Exercise prompt: Write the entries below out again exactly; any picture in them stays out.

Supplied entries:
· · · · · · ·
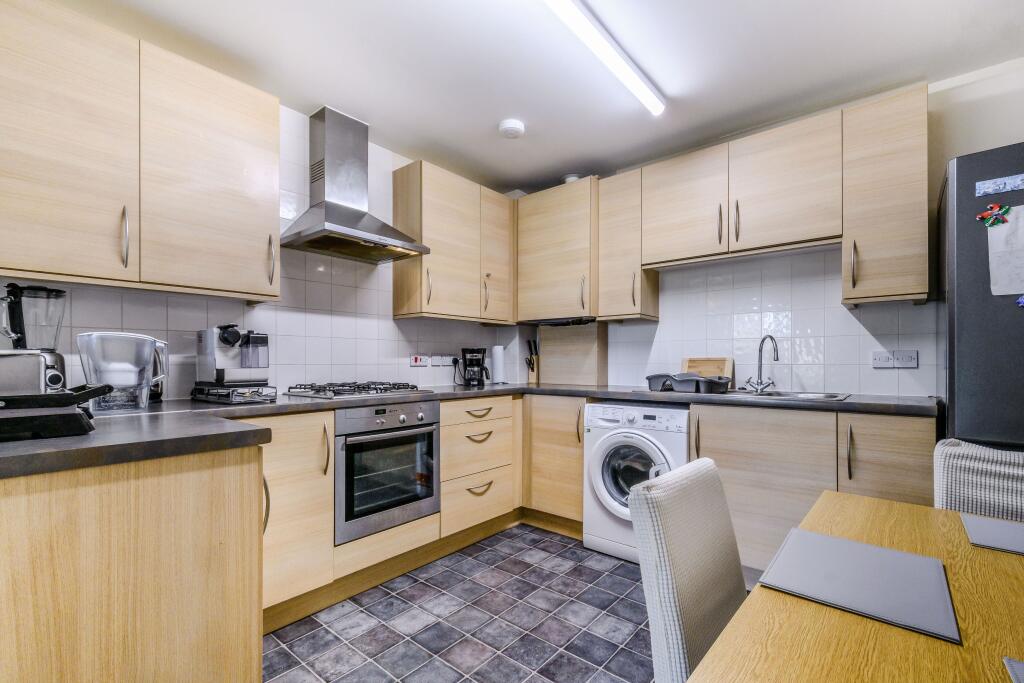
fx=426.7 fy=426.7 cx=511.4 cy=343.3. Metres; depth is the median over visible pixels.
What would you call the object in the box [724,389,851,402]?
sink
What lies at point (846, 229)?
upper cabinet
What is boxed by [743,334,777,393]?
tap
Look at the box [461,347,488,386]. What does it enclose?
coffee maker
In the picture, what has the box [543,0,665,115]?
ceiling light
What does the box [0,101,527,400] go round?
left wall
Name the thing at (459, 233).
upper cabinet
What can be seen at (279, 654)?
floor
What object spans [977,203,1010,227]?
magnet
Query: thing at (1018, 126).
back wall
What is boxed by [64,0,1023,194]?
ceiling
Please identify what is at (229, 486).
peninsula cabinet
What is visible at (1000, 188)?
magnet
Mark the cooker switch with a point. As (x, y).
(417, 359)
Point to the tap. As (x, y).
(760, 369)
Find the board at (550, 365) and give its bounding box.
[537,322,605,385]
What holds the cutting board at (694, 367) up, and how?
on the countertop
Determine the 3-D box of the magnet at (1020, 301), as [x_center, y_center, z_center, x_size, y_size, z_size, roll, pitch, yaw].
[1.845,-0.151,1.502,0.085,0.048,0.024,0,-1,40]
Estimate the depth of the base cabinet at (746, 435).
1.95 m
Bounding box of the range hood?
[281,105,428,263]
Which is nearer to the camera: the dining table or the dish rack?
the dining table
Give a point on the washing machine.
(604, 496)
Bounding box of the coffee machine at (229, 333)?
[193,324,273,400]
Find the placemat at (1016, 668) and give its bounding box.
[1003,657,1023,682]
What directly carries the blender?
on the countertop
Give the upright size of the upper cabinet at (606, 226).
0.957 m
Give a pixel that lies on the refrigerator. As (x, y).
(962, 271)
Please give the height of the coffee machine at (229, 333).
0.331 m
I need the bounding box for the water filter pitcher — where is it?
[78,331,169,410]
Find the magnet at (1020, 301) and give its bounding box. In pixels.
[1016,295,1023,307]
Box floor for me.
[263,524,737,682]
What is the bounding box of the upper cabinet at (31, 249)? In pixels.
[0,1,281,301]
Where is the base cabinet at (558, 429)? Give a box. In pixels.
[521,393,585,534]
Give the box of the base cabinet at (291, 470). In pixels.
[236,410,337,626]
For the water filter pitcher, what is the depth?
1.54 m
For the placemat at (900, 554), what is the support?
on the dining table
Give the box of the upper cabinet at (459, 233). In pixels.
[391,159,513,322]
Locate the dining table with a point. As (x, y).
(928, 640)
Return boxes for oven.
[334,400,440,542]
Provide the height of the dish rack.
0.098 m
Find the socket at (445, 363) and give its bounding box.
[431,355,453,366]
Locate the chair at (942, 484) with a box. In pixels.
[933,439,1023,521]
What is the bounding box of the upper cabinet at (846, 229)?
[843,86,929,305]
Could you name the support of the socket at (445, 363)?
attached to the left wall at (311, 323)
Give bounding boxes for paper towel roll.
[490,344,506,384]
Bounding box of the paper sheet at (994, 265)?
[986,206,1023,296]
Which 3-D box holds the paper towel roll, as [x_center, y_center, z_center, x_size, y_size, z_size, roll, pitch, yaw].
[-0.104,0.154,3.318,0.135,0.304,0.137,0,-1,40]
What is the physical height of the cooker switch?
0.081 m
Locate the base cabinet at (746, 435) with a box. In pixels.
[693,401,934,576]
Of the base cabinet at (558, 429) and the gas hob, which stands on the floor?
the base cabinet at (558, 429)
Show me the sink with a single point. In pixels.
(826, 397)
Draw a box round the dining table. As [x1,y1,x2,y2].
[689,487,1023,682]
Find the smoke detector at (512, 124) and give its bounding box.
[498,118,524,138]
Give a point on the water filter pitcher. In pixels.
(129, 383)
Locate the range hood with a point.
(359, 214)
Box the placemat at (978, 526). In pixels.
[960,513,1023,556]
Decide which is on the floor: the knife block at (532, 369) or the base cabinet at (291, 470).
the base cabinet at (291, 470)
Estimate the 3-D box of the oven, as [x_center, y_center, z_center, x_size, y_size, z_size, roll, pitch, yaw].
[-0.769,0.613,2.312,0.571,0.606,0.605,0,-1,40]
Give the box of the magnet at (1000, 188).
[975,174,1023,196]
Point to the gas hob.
(345, 391)
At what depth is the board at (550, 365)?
3.25 m
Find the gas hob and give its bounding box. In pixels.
[282,381,427,399]
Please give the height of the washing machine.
0.867 m
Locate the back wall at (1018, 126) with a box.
[516,57,1023,400]
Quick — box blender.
[0,283,68,387]
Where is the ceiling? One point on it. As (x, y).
(485, 124)
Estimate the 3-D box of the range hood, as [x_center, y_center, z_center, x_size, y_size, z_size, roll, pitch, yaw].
[-0.864,-0.898,2.376,0.480,0.778,0.675,0,-1,40]
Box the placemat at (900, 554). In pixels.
[759,528,960,644]
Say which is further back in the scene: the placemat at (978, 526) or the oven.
the oven
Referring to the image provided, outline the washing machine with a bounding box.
[583,401,690,561]
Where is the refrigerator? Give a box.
[939,143,1023,449]
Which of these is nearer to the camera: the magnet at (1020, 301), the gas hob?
the magnet at (1020, 301)
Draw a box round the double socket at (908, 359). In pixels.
[872,349,917,368]
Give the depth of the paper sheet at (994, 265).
1.58 m
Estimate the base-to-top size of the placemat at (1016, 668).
0.004 m
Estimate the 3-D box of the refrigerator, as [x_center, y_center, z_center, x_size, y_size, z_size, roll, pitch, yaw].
[2.217,0.230,1.597,0.871,1.910,0.746,0,-1,40]
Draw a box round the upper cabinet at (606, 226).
[598,169,659,321]
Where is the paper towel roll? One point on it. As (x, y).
(499, 361)
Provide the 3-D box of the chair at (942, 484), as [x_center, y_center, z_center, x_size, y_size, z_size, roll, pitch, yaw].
[1.402,0.724,1.069,0.486,0.861,0.534,0,-1,40]
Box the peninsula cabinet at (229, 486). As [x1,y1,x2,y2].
[0,441,263,682]
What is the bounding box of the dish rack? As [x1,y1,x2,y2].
[647,372,731,393]
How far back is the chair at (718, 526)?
0.91 m
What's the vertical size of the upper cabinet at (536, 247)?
0.959 m
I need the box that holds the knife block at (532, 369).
[525,338,539,382]
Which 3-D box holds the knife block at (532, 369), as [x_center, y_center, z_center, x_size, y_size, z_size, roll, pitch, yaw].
[0.180,0.139,3.466,0.093,0.352,0.128,0,-1,40]
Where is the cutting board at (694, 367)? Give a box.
[682,356,733,385]
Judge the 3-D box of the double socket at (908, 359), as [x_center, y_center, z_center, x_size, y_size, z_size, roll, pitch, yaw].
[1.965,0.079,2.192,0.178,0.090,0.017,0,-1,40]
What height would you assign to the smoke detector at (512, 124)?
0.042 m
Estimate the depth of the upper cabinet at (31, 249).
1.58 m
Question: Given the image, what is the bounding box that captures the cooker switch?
[409,354,427,366]
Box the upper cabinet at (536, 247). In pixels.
[515,178,599,324]
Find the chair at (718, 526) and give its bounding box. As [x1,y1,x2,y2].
[628,456,744,682]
· · · · · · ·
Solution to the exercise:
fx=426.7 fy=426.7 cx=511.4 cy=343.3. Metres; depth is the median over visible pixels.
What would you call the object in the box [724,389,851,402]?
sink
What lies at point (846, 229)?
upper cabinet
What is boxed by [743,334,777,393]?
tap
Look at the box [461,347,488,386]. What does it enclose?
coffee maker
In the picture, what has the box [543,0,665,115]?
ceiling light
What does the box [0,101,527,400] go round?
left wall
Name the thing at (459, 233).
upper cabinet
What can be seen at (279, 654)?
floor
What object spans [977,203,1010,227]?
magnet
Query: thing at (1018, 126).
back wall
What is boxed by [64,0,1023,194]?
ceiling
Please identify what is at (229, 486).
peninsula cabinet
What is visible at (1000, 188)?
magnet
Mark the cooker switch with a point. As (x, y).
(417, 359)
Point to the tap. As (x, y).
(760, 369)
Find the board at (550, 365) and give its bounding box.
[537,322,605,385]
What holds the cutting board at (694, 367) up, and how?
on the countertop
Determine the 3-D box of the magnet at (1020, 301), as [x_center, y_center, z_center, x_size, y_size, z_size, roll, pitch, yaw].
[1.845,-0.151,1.502,0.085,0.048,0.024,0,-1,40]
Estimate the depth of the base cabinet at (746, 435).
1.95 m
Bounding box of the range hood?
[281,105,428,263]
Which is nearer to the camera: the dining table or the dish rack?
the dining table
Give a point on the washing machine.
(604, 496)
Bounding box of the coffee machine at (229, 333)?
[193,324,273,400]
Find the placemat at (1016, 668) and give its bounding box.
[1003,657,1023,682]
What directly carries the blender?
on the countertop
Give the upright size of the upper cabinet at (606, 226).
0.957 m
Give a pixel that lies on the refrigerator. As (x, y).
(962, 271)
Please give the height of the coffee machine at (229, 333).
0.331 m
I need the bounding box for the water filter pitcher — where is it?
[78,331,169,410]
Find the magnet at (1020, 301) and give its bounding box. In pixels.
[1016,295,1023,307]
Box floor for me.
[263,524,737,682]
What is the bounding box of the upper cabinet at (31, 249)? In pixels.
[0,1,281,301]
Where is the base cabinet at (558, 429)? Give a box. In pixels.
[521,393,585,534]
Give the box of the base cabinet at (291, 470). In pixels.
[236,410,337,626]
For the water filter pitcher, what is the depth?
1.54 m
For the placemat at (900, 554), what is the support?
on the dining table
Give the box of the upper cabinet at (459, 233). In pixels.
[391,159,513,322]
Locate the dining table with a point. As (x, y).
(928, 640)
Return boxes for oven.
[334,400,440,542]
Provide the height of the dish rack.
0.098 m
Find the socket at (445, 363) and give its bounding box.
[431,355,453,366]
Locate the chair at (942, 484) with a box. In pixels.
[933,439,1023,521]
What is the bounding box of the upper cabinet at (846, 229)?
[843,86,929,305]
Could you name the support of the socket at (445, 363)?
attached to the left wall at (311, 323)
Give bounding boxes for paper towel roll.
[490,344,506,384]
Bounding box of the paper sheet at (994, 265)?
[986,206,1023,296]
Which 3-D box holds the paper towel roll, as [x_center, y_center, z_center, x_size, y_size, z_size, roll, pitch, yaw].
[-0.104,0.154,3.318,0.135,0.304,0.137,0,-1,40]
What is the physical height of the cooker switch?
0.081 m
Locate the base cabinet at (746, 435) with a box. In pixels.
[693,401,934,576]
Of the base cabinet at (558, 429) and the gas hob, which stands on the floor?
the base cabinet at (558, 429)
Show me the sink with a single point. In pixels.
(826, 397)
Draw a box round the dining table. As [x1,y1,x2,y2].
[689,487,1023,682]
Find the smoke detector at (512, 124) and give its bounding box.
[498,118,524,138]
Give a point on the water filter pitcher. In pixels.
(129, 383)
Locate the range hood with a point.
(359, 214)
Box the placemat at (978, 526). In pixels.
[960,513,1023,556]
Decide which is on the floor: the knife block at (532, 369) or the base cabinet at (291, 470).
the base cabinet at (291, 470)
Estimate the 3-D box of the oven, as [x_center, y_center, z_center, x_size, y_size, z_size, roll, pitch, yaw].
[-0.769,0.613,2.312,0.571,0.606,0.605,0,-1,40]
Give the box of the magnet at (1000, 188).
[975,174,1023,196]
Point to the gas hob.
(345, 391)
At what depth is the board at (550, 365)?
3.25 m
Find the gas hob and give its bounding box. In pixels.
[282,381,427,399]
Please give the height of the washing machine.
0.867 m
Locate the back wall at (1018, 126) with a box.
[516,57,1023,400]
Quick — box blender.
[0,283,68,387]
Where is the ceiling? One point on it. As (x, y).
(485, 124)
Estimate the 3-D box of the range hood, as [x_center, y_center, z_center, x_size, y_size, z_size, roll, pitch, yaw].
[-0.864,-0.898,2.376,0.480,0.778,0.675,0,-1,40]
Box the placemat at (900, 554). In pixels.
[759,528,960,644]
Say which is further back in the scene: the placemat at (978, 526) or the oven.
the oven
Referring to the image provided, outline the washing machine with a bounding box.
[583,401,690,561]
Where is the refrigerator? Give a box.
[939,143,1023,449]
Which of these is nearer to the camera: the magnet at (1020, 301), the gas hob?
the magnet at (1020, 301)
Draw a box round the double socket at (908, 359). In pixels.
[872,349,917,368]
Give the depth of the paper sheet at (994, 265).
1.58 m
Estimate the base-to-top size of the placemat at (1016, 668).
0.004 m
Estimate the 3-D box of the refrigerator, as [x_center, y_center, z_center, x_size, y_size, z_size, roll, pitch, yaw].
[2.217,0.230,1.597,0.871,1.910,0.746,0,-1,40]
Draw a box round the upper cabinet at (606, 226).
[598,169,659,321]
Where is the paper towel roll? One point on it. As (x, y).
(499, 361)
Provide the 3-D box of the chair at (942, 484), as [x_center, y_center, z_center, x_size, y_size, z_size, roll, pitch, yaw].
[1.402,0.724,1.069,0.486,0.861,0.534,0,-1,40]
Box the peninsula cabinet at (229, 486). As [x1,y1,x2,y2].
[0,441,263,682]
What is the bounding box of the dish rack? As [x1,y1,x2,y2].
[647,372,731,393]
How far back is the chair at (718, 526)?
0.91 m
What's the vertical size of the upper cabinet at (536, 247)?
0.959 m
I need the box that holds the knife block at (532, 369).
[525,338,539,382]
Which 3-D box holds the knife block at (532, 369), as [x_center, y_center, z_center, x_size, y_size, z_size, roll, pitch, yaw].
[0.180,0.139,3.466,0.093,0.352,0.128,0,-1,40]
Where is the cutting board at (694, 367)? Give a box.
[682,356,733,385]
Judge the 3-D box of the double socket at (908, 359), as [x_center, y_center, z_center, x_size, y_size, z_size, roll, pitch, yaw].
[1.965,0.079,2.192,0.178,0.090,0.017,0,-1,40]
What height would you assign to the smoke detector at (512, 124)?
0.042 m
Estimate the depth of the upper cabinet at (31, 249).
1.58 m
Question: Given the image, what is the bounding box that captures the cooker switch?
[409,354,427,366]
Box the upper cabinet at (536, 247). In pixels.
[515,178,599,324]
Find the chair at (718, 526) and give its bounding box. As [x1,y1,x2,y2].
[628,456,744,682]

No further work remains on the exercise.